Scores a candidate program for Dsxir.Optimizer.COPRO. Runs the already-overridden program on the eval set via Dsxir.Evaluate and returns the mean score and the aggregate error summary. This is a pure scoring shim: override application lives in the Dsxir.Optimizer.COPRO wrapper, which hands this function a program whose instruction overrides are already applied. The eval-set rows are scored concurrently; cfg.num_threads sets the fan-out and defaults to System.schedulers_online/0 when absent.

Per-example failures collapse to failure_score: 0.0; the caller decides whether a wholesale failure is an error trial.
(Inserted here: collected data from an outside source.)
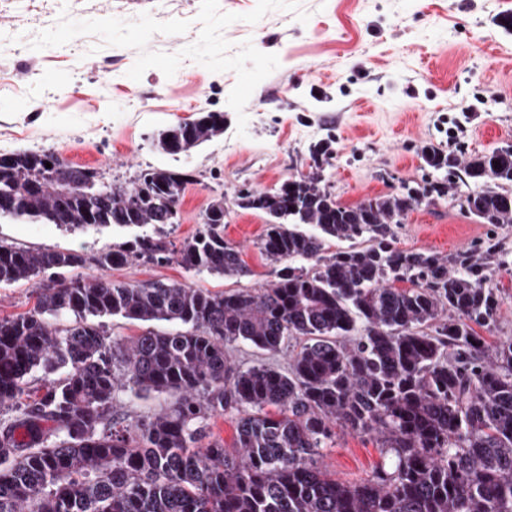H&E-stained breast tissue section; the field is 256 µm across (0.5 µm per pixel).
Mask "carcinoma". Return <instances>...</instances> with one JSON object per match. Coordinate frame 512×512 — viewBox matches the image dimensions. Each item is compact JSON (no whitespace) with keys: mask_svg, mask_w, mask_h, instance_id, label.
Segmentation results:
<instances>
[{"mask_svg":"<svg viewBox=\"0 0 512 512\" xmlns=\"http://www.w3.org/2000/svg\"><path fill=\"white\" fill-rule=\"evenodd\" d=\"M223 134L224 113L200 112L152 144L176 155ZM422 159L457 165L434 148ZM48 162L57 155L21 151L0 169L15 218L55 222L63 211L70 232L139 233L90 253L0 238V285H38L32 309L0 317V410L11 412L0 419V512H512V340L475 331L498 307L495 245L445 257L400 249L392 225L423 195L344 205L306 176L236 196L270 218L258 242L274 264L266 287L118 282L107 272L132 261L249 274L224 241V196L175 245L171 217L190 171L74 188L48 180ZM465 172L481 185L465 211L512 224V145L475 156ZM114 316L169 329L126 341L106 328ZM237 342L296 349L285 372L243 370L226 355ZM37 372L49 380L33 388ZM122 391L170 402L127 421L116 412ZM226 413L237 417L232 453L208 435ZM338 426L376 439L388 465L359 483L329 477L318 458Z\"/></svg>","mask_w":512,"mask_h":512,"instance_id":"1","label":"carcinoma"}]
</instances>
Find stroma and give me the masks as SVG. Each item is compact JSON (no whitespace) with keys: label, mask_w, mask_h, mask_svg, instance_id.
Masks as SVG:
<instances>
[{"label":"stroma","mask_w":512,"mask_h":512,"mask_svg":"<svg viewBox=\"0 0 512 512\" xmlns=\"http://www.w3.org/2000/svg\"><path fill=\"white\" fill-rule=\"evenodd\" d=\"M307 22L275 9L256 23L230 24L232 50L244 42L276 54L278 68L254 90L245 136L228 106L234 72L213 73L183 60L173 77L156 68L128 77L139 52L95 36L32 50L60 14L75 20L149 14L189 21L180 35L155 34L148 50L176 53L195 42L200 0H0V153L55 151L70 164L122 183L135 171L180 167L196 178L179 206L173 241L194 235L216 196L224 198V239L250 270L240 278L194 275L174 263L133 262L109 271L131 283L187 281L213 292L262 288L272 265L257 242L263 214L237 207L239 189L272 191L287 178L319 171L345 205L444 183L393 230L399 248L442 255L496 244L501 272L492 280L498 308L489 330L512 339V224H482L461 204L479 186L427 167L435 147L459 163L512 144V0H301ZM200 112L224 115L223 136L178 156L158 152L154 131ZM331 141L327 161L311 151ZM123 231L70 234L44 221L0 219V238L30 247L98 251ZM381 461L373 438L337 430L320 465L336 479L360 481Z\"/></svg>","instance_id":"1"}]
</instances>
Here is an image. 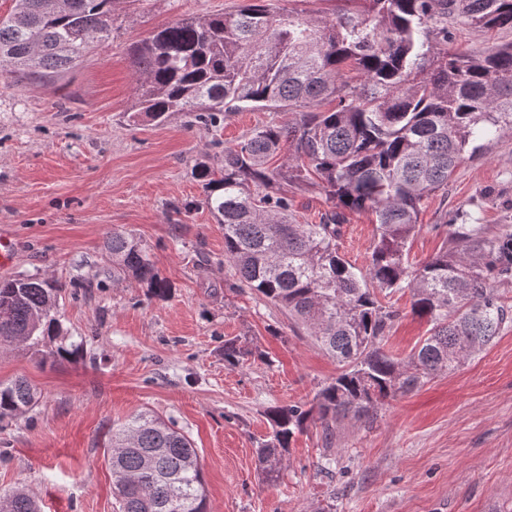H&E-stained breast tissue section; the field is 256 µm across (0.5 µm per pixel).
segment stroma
Returning a JSON list of instances; mask_svg holds the SVG:
<instances>
[{
  "label": "stroma",
  "instance_id": "stroma-1",
  "mask_svg": "<svg viewBox=\"0 0 512 512\" xmlns=\"http://www.w3.org/2000/svg\"><path fill=\"white\" fill-rule=\"evenodd\" d=\"M243 0H114L112 38L56 85L19 84L0 72V232L16 245L0 280L22 274L65 283V340L82 358L41 362L0 352V381L25 378L36 405L0 422V492L22 490L42 512H113L107 447L113 424L150 409L192 439L210 512H512V322L483 352L421 388L397 395L376 420L342 418L332 441L318 421L296 434L277 483L257 452L266 412L312 406L339 371L287 311L239 285L224 260V228L204 203L198 163L221 165L225 148L287 112L225 113L218 127L175 112L157 123L132 114L130 49L168 23L232 13ZM449 49L512 42V29L483 31L453 20ZM297 223H318L333 200L318 185L277 178ZM408 243L417 267L449 224L512 233V129L465 152L447 189L430 193ZM132 233L172 292L112 278V231ZM375 217L350 213L340 252L365 268ZM400 313L386 348L407 357L428 325L409 290L380 293ZM252 349L224 360V342ZM330 471H323V464Z\"/></svg>",
  "mask_w": 512,
  "mask_h": 512
}]
</instances>
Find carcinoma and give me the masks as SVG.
<instances>
[{
	"mask_svg": "<svg viewBox=\"0 0 512 512\" xmlns=\"http://www.w3.org/2000/svg\"><path fill=\"white\" fill-rule=\"evenodd\" d=\"M366 9L315 21L301 12L246 0L234 13L186 17L132 48L133 111L152 121L191 112L215 126L226 112L282 110L295 118L254 129L224 150V166L195 169L204 202L224 225V260L238 280L301 322L340 372L314 406L267 410L271 439L259 449L268 483L279 481L294 435L317 419L330 441L339 419L372 420L386 400L455 369L489 345L508 319L490 280L512 279V237L480 224H454L443 247L419 267L407 243L421 202L448 185L461 156L492 130L512 127V44L448 52V20L511 28L512 0H363ZM112 0H14L0 18V67L22 81L49 83L112 36ZM287 148L297 186L315 173L336 209L297 224L285 196L271 191L270 157ZM377 219L365 270L339 252L345 211ZM112 279L171 292L136 237L107 241ZM408 288L411 313L430 326L406 358L385 349L399 312L375 291ZM64 285L37 275L0 281V348L75 359L82 345L47 343L62 332ZM248 351L224 342V361ZM37 402L26 381L0 382V421ZM114 512H209L197 449L174 423L142 411L112 427ZM0 512H41L16 491Z\"/></svg>",
	"mask_w": 512,
	"mask_h": 512,
	"instance_id": "carcinoma-1",
	"label": "carcinoma"
}]
</instances>
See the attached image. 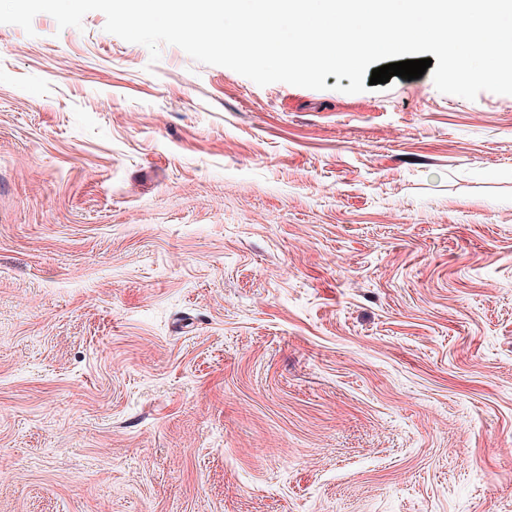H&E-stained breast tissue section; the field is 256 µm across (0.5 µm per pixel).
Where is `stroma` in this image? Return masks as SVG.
Wrapping results in <instances>:
<instances>
[{
	"label": "stroma",
	"mask_w": 512,
	"mask_h": 512,
	"mask_svg": "<svg viewBox=\"0 0 512 512\" xmlns=\"http://www.w3.org/2000/svg\"><path fill=\"white\" fill-rule=\"evenodd\" d=\"M105 23L0 24V512H512V95Z\"/></svg>",
	"instance_id": "obj_1"
}]
</instances>
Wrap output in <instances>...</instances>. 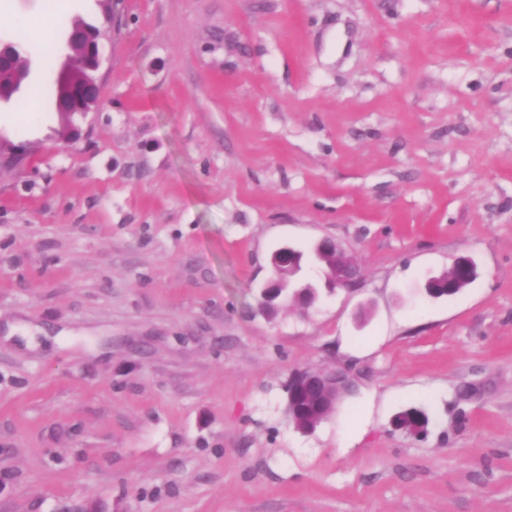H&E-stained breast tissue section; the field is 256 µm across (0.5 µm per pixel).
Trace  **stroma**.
Listing matches in <instances>:
<instances>
[{
  "label": "stroma",
  "instance_id": "obj_1",
  "mask_svg": "<svg viewBox=\"0 0 512 512\" xmlns=\"http://www.w3.org/2000/svg\"><path fill=\"white\" fill-rule=\"evenodd\" d=\"M0 16L31 61L0 103V512H512V0H123L73 143L16 106L100 0ZM326 238L360 286L263 313L272 253ZM461 255V294L411 296ZM334 368L352 393L295 430L289 377Z\"/></svg>",
  "mask_w": 512,
  "mask_h": 512
}]
</instances>
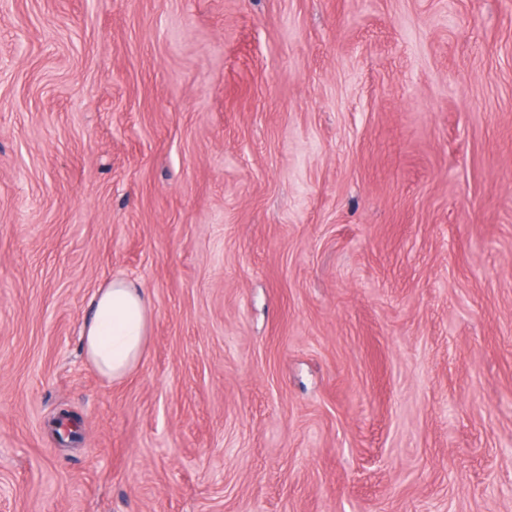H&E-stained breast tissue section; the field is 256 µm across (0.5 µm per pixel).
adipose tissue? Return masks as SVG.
<instances>
[{
  "instance_id": "1",
  "label": "adipose tissue",
  "mask_w": 512,
  "mask_h": 512,
  "mask_svg": "<svg viewBox=\"0 0 512 512\" xmlns=\"http://www.w3.org/2000/svg\"><path fill=\"white\" fill-rule=\"evenodd\" d=\"M149 323L150 308L142 289L124 280L100 289L82 336L91 364L109 379L124 378L143 356Z\"/></svg>"
}]
</instances>
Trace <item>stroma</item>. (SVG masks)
I'll list each match as a JSON object with an SVG mask.
<instances>
[{"instance_id":"obj_1","label":"stroma","mask_w":512,"mask_h":512,"mask_svg":"<svg viewBox=\"0 0 512 512\" xmlns=\"http://www.w3.org/2000/svg\"><path fill=\"white\" fill-rule=\"evenodd\" d=\"M0 512H512V0H0ZM150 308L144 292L125 280H112L95 295L82 339L91 364L119 380L140 362L147 342Z\"/></svg>"}]
</instances>
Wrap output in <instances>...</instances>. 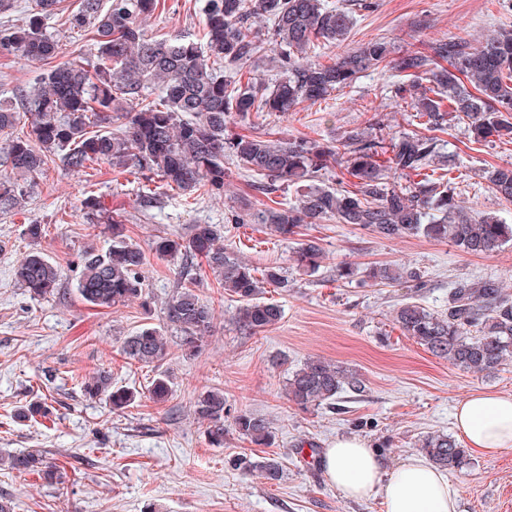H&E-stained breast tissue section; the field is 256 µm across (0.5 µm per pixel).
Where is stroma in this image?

max_errors is set to length(evalset) rather than :infinity because Dsxir.Evaluate.max_errors is typed non_neg_integer() and the Inspect implementation calls Integer.to_string/1 on it, which would crash on the atom :infinity. The field is telemetry metadata only — Dsxir.Evaluate.run/2 never consults it to abort the run, so every eval-set row is always scored.

Summary

Functions

Scores program against evalset with metric and returns {:ok, mean_score, errors}. Reads cfg.num_threads for the eval fan-out, falling back to System.schedulers_online/0 when the key is absent.

Functions

run(program, evalset, metric, cfg)

@spec run(Dsxir.Program.t(), [Dsxir.Example.t()], Dsxir.Metric.t(), map()) ::
  {:ok, score :: float(), errors :: Dsxir.EvaluationResult.errors()}

Scores program against evalset with metric and returns {:ok, mean_score, errors}. Reads cfg.num_threads for the eval fan-out, falling back to System.schedulers_online/0 when the key is absent.